Abstract: The $GW$ approximation is a widely used method for computing electron addition and removal energies of molecules and solids. The computational effort of conventional $GW$ algorithms increases as $O(N4)$ with the system size $N$, hindering the application of $GW$ to large and complex systems. Low-scaling $GW$ algorithms are currently very actively developed. Benchmark studies at the single-shot $G_0W_0$ level indicate excellent numerical precision for frontier quasiparticle energies, with mean absolute deviations $<10$ meV between low-scaling and standard implementations for the widely used $GW100$ test set.
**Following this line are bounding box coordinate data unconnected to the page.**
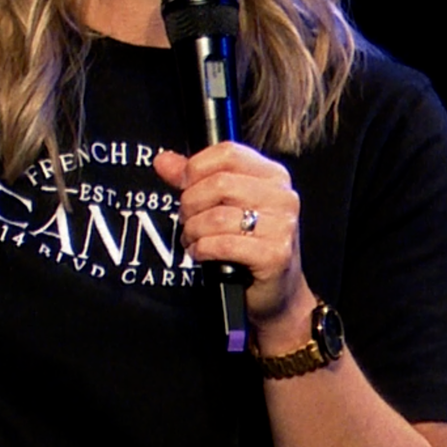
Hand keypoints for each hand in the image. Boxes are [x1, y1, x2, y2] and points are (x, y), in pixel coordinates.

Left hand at [153, 143, 312, 338]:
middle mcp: (282, 198)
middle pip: (219, 183)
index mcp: (273, 176)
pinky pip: (223, 244)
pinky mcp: (274, 255)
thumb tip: (164, 162)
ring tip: (193, 239)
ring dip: (194, 231)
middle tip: (187, 219)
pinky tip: (202, 253)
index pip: (228, 153)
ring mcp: (282, 226)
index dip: (196, 167)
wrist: (277, 293)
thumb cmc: (251, 246)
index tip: (184, 184)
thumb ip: (195, 180)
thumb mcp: (226, 206)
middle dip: (191, 204)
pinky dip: (203, 249)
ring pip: (217, 216)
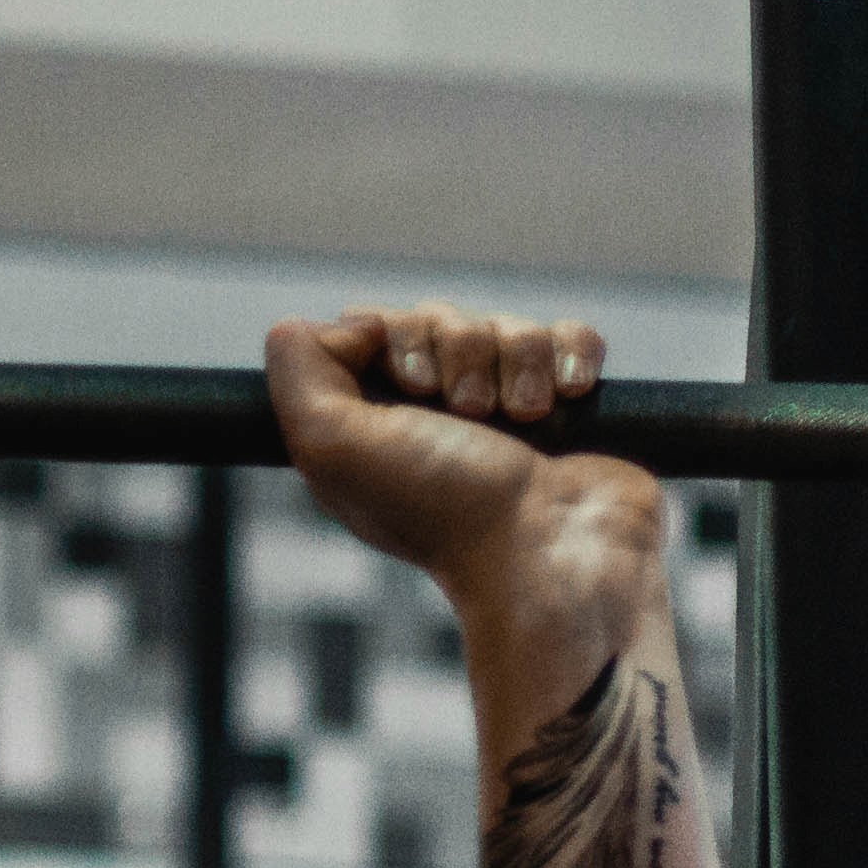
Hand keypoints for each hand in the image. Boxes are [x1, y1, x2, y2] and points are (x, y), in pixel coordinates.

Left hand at [263, 302, 618, 582]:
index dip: (394, 338)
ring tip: (526, 417)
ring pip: (509, 324)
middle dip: (462, 353)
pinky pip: (570, 336)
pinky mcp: (568, 407)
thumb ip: (297, 374)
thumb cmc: (445, 508)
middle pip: (441, 318)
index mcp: (372, 427)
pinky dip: (571, 356)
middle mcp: (435, 418)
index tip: (415, 386)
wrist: (555, 549)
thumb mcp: (335, 446)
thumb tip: (328, 325)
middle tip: (472, 413)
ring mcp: (505, 412)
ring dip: (519, 361)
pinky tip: (567, 396)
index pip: (370, 330)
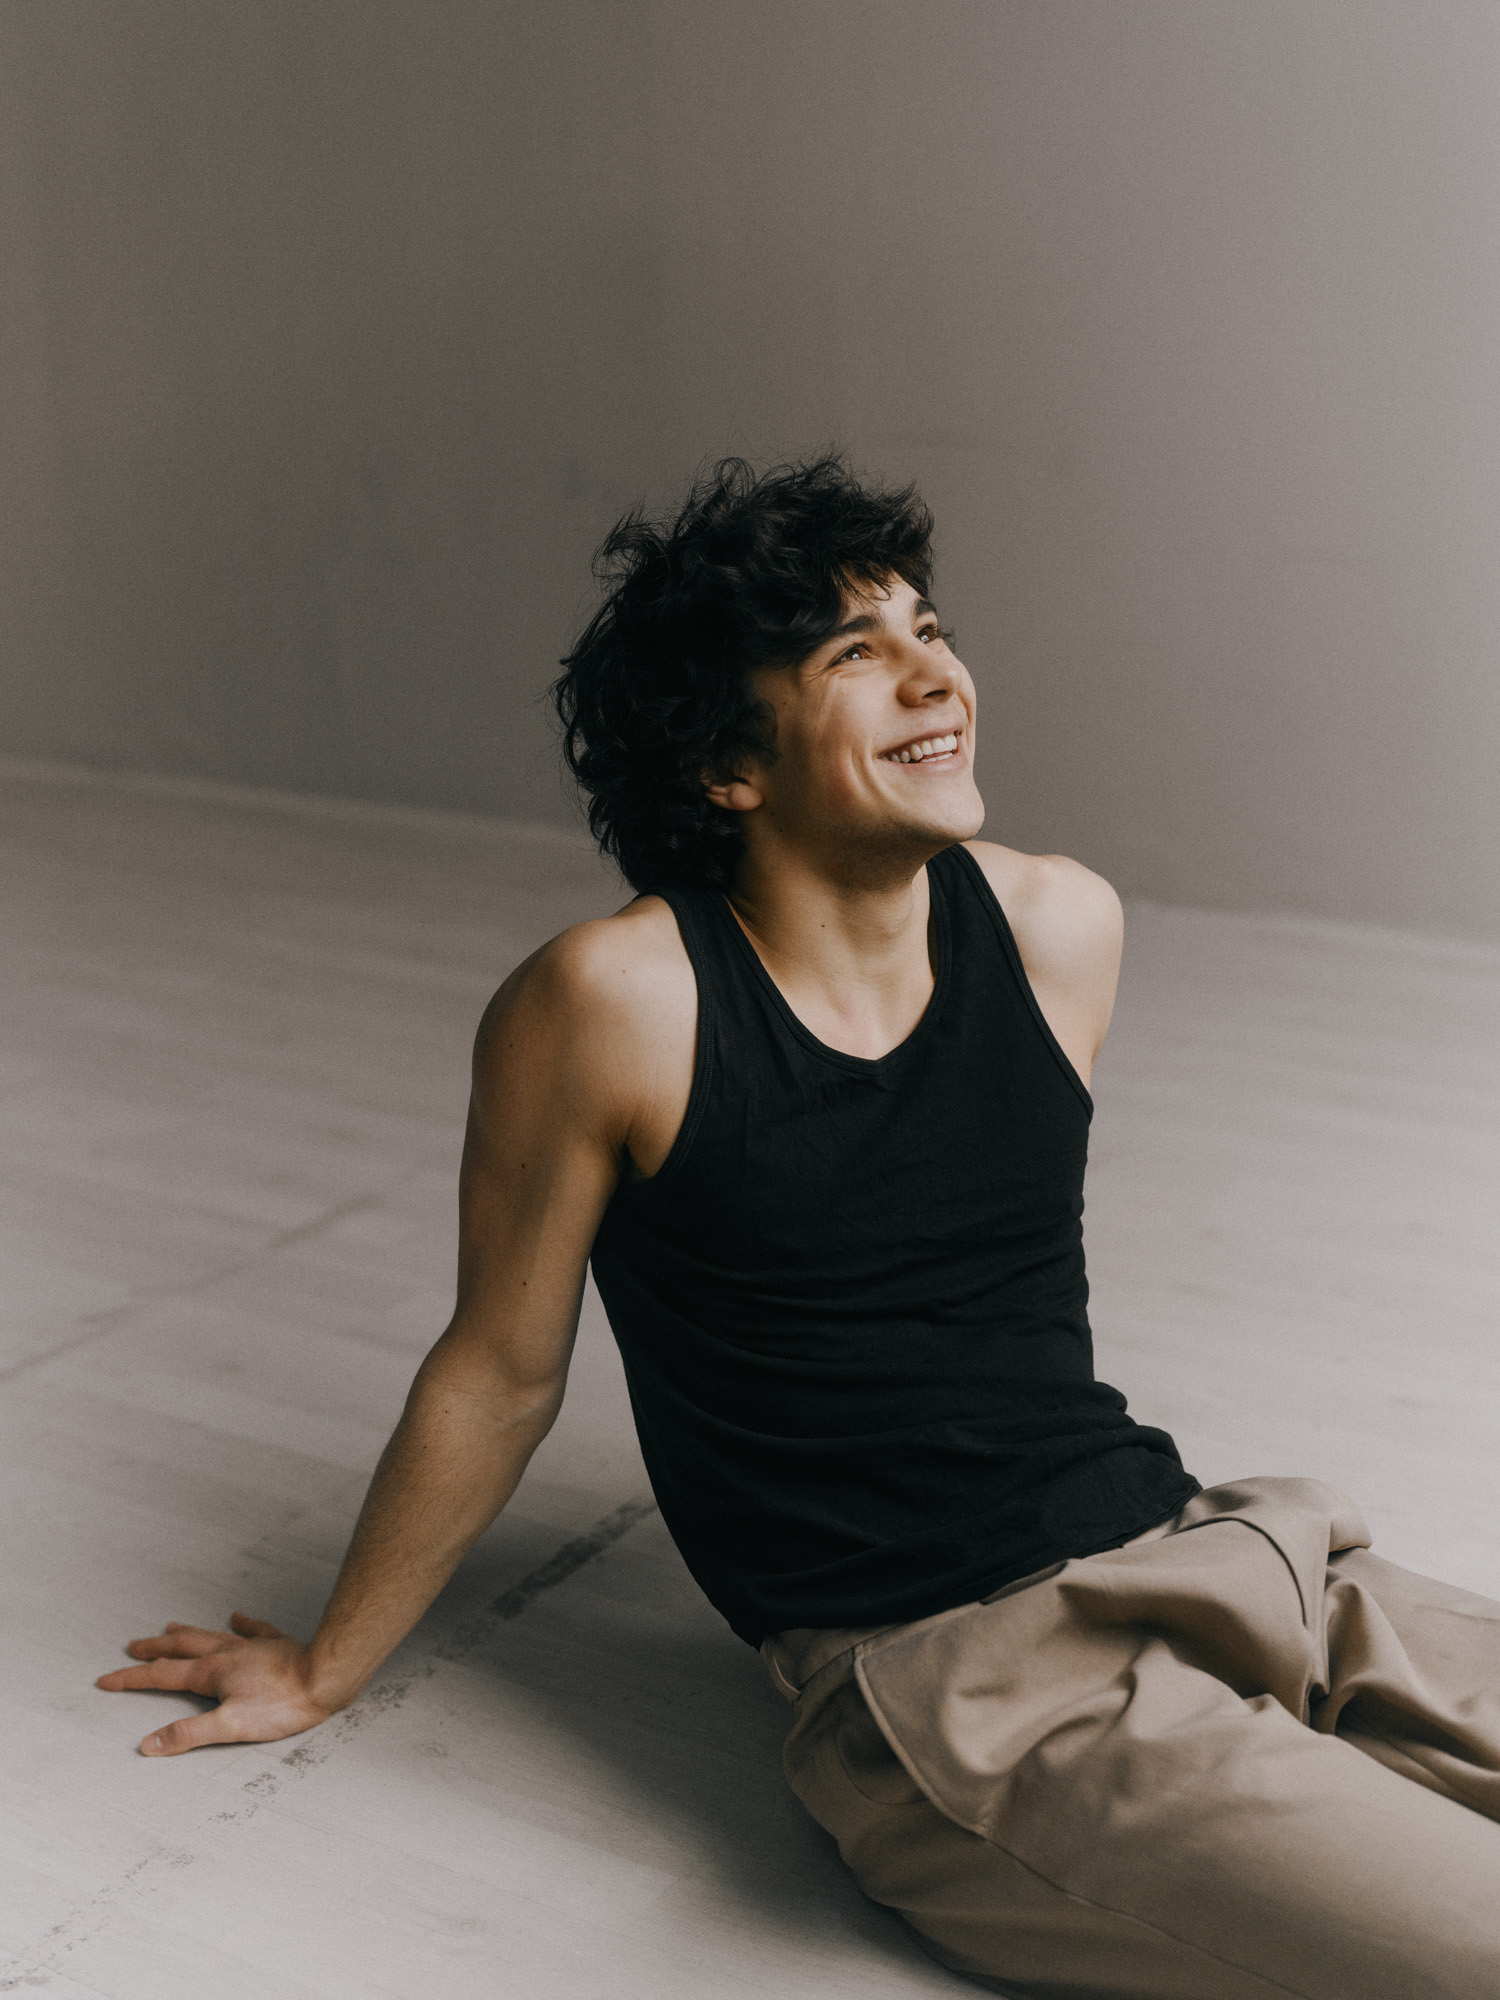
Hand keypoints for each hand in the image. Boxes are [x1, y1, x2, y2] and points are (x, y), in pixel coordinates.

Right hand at [96, 1613, 338, 1755]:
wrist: (325, 1676)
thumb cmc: (283, 1705)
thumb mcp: (230, 1727)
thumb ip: (189, 1734)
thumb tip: (149, 1743)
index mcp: (211, 1673)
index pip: (161, 1675)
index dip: (130, 1679)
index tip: (106, 1680)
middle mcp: (227, 1654)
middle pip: (181, 1649)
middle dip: (153, 1650)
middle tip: (132, 1646)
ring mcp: (250, 1647)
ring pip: (210, 1635)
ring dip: (186, 1634)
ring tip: (169, 1627)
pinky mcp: (274, 1645)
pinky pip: (253, 1629)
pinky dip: (241, 1623)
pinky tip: (237, 1616)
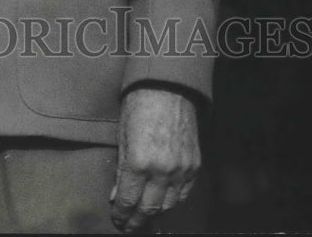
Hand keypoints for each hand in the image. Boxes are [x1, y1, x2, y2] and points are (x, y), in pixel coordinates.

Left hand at [110, 86, 200, 232]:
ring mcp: (181, 169)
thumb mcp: (122, 135)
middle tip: (128, 225)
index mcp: (139, 162)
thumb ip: (121, 169)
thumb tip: (117, 195)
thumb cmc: (139, 105)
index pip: (128, 201)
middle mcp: (162, 170)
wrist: (168, 88)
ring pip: (168, 205)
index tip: (117, 220)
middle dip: (136, 220)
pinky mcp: (194, 165)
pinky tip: (162, 201)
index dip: (121, 214)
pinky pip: (184, 193)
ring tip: (143, 215)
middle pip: (149, 208)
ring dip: (154, 212)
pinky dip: (173, 201)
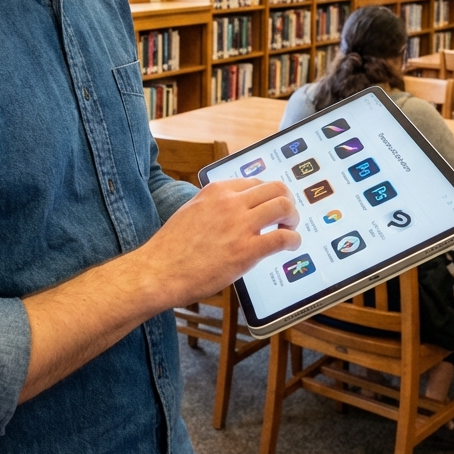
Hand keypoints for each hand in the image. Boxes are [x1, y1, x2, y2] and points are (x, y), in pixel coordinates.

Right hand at [143, 178, 299, 307]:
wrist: (159, 271)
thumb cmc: (172, 247)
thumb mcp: (191, 211)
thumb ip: (214, 206)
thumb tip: (234, 210)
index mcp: (216, 191)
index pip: (255, 182)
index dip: (268, 194)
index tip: (272, 205)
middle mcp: (230, 202)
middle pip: (275, 188)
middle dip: (286, 201)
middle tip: (287, 216)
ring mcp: (239, 225)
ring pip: (283, 206)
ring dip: (293, 217)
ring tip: (289, 229)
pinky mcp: (246, 250)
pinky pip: (283, 237)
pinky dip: (294, 240)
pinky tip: (291, 246)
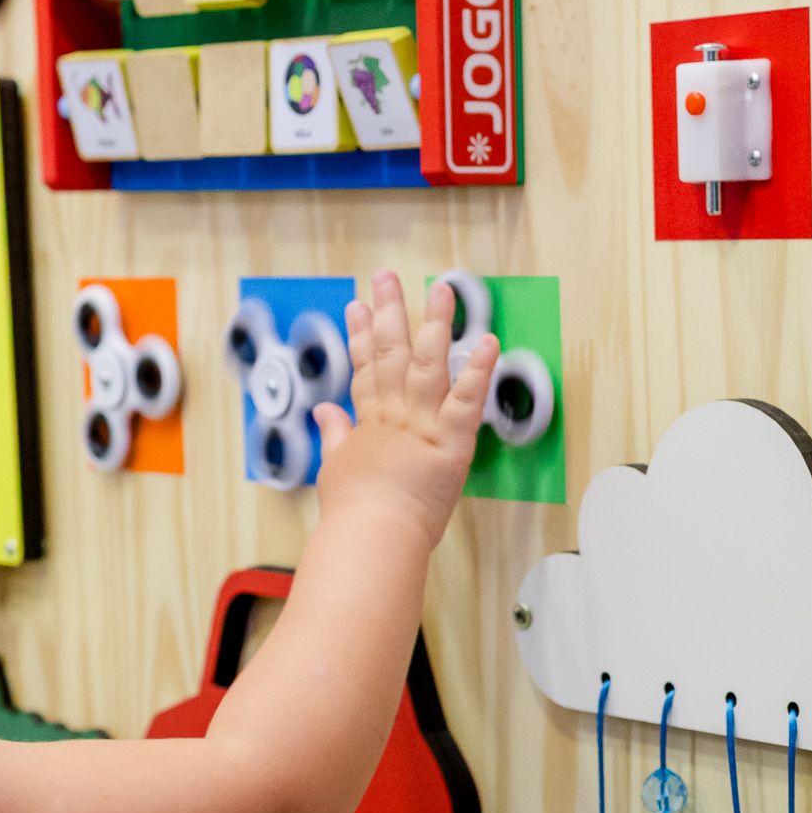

A notable challenge for low-scaling $GW$ algorithms remains in achieving high precision for five molecules within the $GW100$ test set, namely O$_3$, BeO, MgO, BN, and CuCN, for which the deviations are in the range of several hundred meV at the $G_0W_0$ level. This is due to a spurious transfer of spectral weight from the quasiparticle to the satellite spectrum in $G_0W_0$ calculations, resulting in multi-pole features in the self-energy and spectral function, which low-scaling algorithms fail to describe. We show in this work that including eigenvalue self-consistency in the Green's function ($\text{ev}GW_0$) achieves a proper separation between satellite and quasiparticle peak, leading to a single solution of the quasiparticle equation with spectral weight close to one. $\text{ev}GW_0$ quasiparticles energies from low-scaling $GW$ closely align with reference calculations; the mean absolute error is only 12 meV for the five molecules. We thus demonstrate that low-scaling $GW$ with self-consistency in $G$ is well-suited for computing frontier quasiparticle energies.